Even so late as the autumn of 1860, and after the Presidential election that announced the defeat of the slave power which had so long ruled the country, the leading men of the South who had not been in the plot, battled manfully against it. On the 14th of November last, Mr. Stephens, of Georgia, now the vice-president of the rebel confederacy, delivered a long and able speech in the Georgia house of representatives, in which, in answer to the question whether the Southern States should secede in consequence of Mr. Lincoln's election, he said:

My countrymen, I tell you frankly, candidly, and earnestly, that I do not think that they ought.

Reminding them of the sacred obligation resting on them to be true to their national engagements, he exclaimed:

If the Republic is to go down, let us be found to the last moment standing on the deck, with the Constitution of the United States waving over our heads.

And this sentiment was greeted with applause.

He expressed his belief that Mr. Lincoln would do nothing to jeopard their safety or security, and showed them the wisdom of our system with its checks and guards. He reminded them that the President was powerless unless backed by Congress — that the House of Representatives was largely against him, and that there would be a majority of four against him in the Senate, and referring to a remark that no Georgian, who was true to his State, could consistently hold office under Mr. Lincoln, reminded them that such office could be honorably held, for it would be conferred by the approval of a Democratic Senate--and this exposition was received with “prolonged applause.”
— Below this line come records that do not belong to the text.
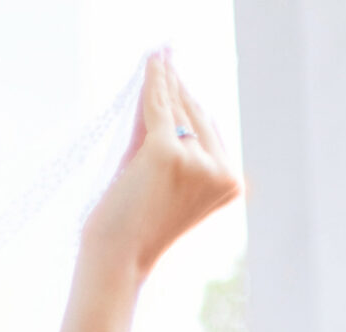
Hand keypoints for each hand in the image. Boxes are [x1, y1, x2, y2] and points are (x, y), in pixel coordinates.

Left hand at [79, 52, 242, 284]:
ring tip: (159, 57)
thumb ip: (163, 141)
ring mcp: (196, 160)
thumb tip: (160, 93)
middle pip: (195, 116)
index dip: (191, 103)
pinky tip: (153, 61)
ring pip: (177, 111)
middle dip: (179, 88)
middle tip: (168, 59)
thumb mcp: (158, 180)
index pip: (208, 131)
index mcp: (231, 183)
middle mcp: (221, 170)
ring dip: (165, 82)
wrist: (114, 260)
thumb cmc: (131, 228)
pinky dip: (154, 81)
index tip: (182, 79)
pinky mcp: (167, 152)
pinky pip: (158, 106)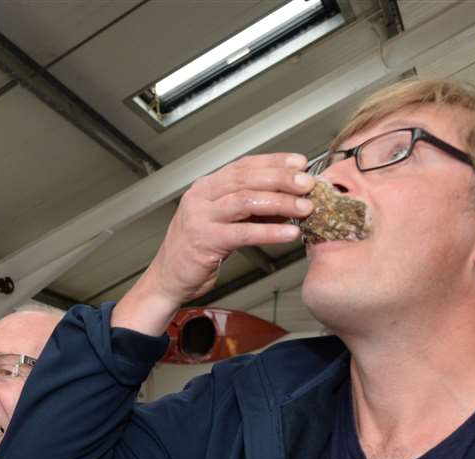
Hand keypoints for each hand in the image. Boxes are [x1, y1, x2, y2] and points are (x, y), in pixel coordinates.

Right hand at [116, 153, 313, 334]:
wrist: (167, 279)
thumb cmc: (195, 251)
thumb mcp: (223, 221)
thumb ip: (250, 208)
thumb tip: (287, 199)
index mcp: (205, 187)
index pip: (243, 165)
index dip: (273, 161)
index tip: (299, 163)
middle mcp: (201, 197)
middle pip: (246, 178)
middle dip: (281, 179)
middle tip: (307, 184)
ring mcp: (201, 218)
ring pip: (246, 201)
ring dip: (280, 202)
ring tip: (304, 208)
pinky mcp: (205, 241)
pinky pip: (244, 233)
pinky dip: (270, 232)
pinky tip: (289, 234)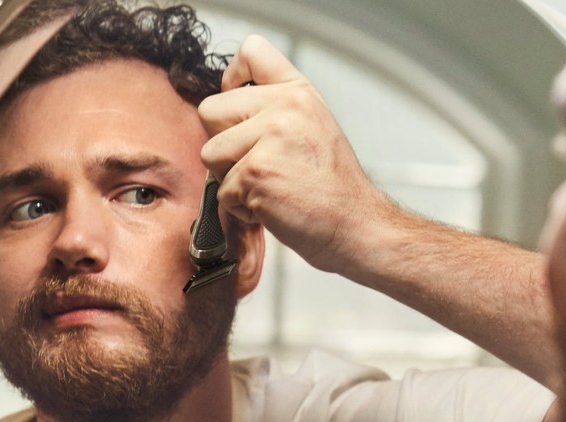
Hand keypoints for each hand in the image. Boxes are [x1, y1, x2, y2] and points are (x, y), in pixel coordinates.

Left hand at [198, 35, 394, 273]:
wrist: (355, 226)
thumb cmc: (332, 188)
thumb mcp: (314, 126)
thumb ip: (275, 108)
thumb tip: (230, 110)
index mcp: (298, 93)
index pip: (252, 51)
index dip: (232, 78)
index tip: (239, 108)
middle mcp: (285, 108)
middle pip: (210, 111)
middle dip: (224, 144)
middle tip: (259, 164)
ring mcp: (269, 139)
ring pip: (210, 153)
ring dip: (229, 179)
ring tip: (267, 186)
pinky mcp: (255, 173)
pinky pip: (221, 191)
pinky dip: (241, 207)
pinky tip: (272, 205)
Mr. Stephens frankly avowed that he would never submit to any Republican aggression on their constitutional rights to preserve the Union; but insisted that all their rights could be secured in the Union, and emphatically declared, “That this Government of our fathers with all its defects, comes nearer the objects of all good governments than any other on the face of the earth, is my settled conviction.” * * “Have we not at the South, as well as at the North, grown great, prosperous, and happy under its operation? Has any part of the world ever shown such rapid progress in the development of wealth, and all the material resources of national power and greatness as the Southern States have under the General Government, notwithstanding all its defects?”

Mr. Stephens then, with philosophic skill, showed that the institutions of a people constitute the matrix from which spring all their characteristics of development and greatness. “Look,” he said, “at Greece. There is the same fertile soil, the same blue sky, the same inlets and harbors, the same Aegean, the same Olympus; there is the same land where Homer sung, where Pericles spoke; it is the same old Greece — but it is living Greece no more.” He pictured its ruin of art and civilization, and traced that ruin to the downfall of their institutions.

1 See a letter dated London, December 10, 1853, published and endorsed by the Commercial Advertiser, January 30, 1861.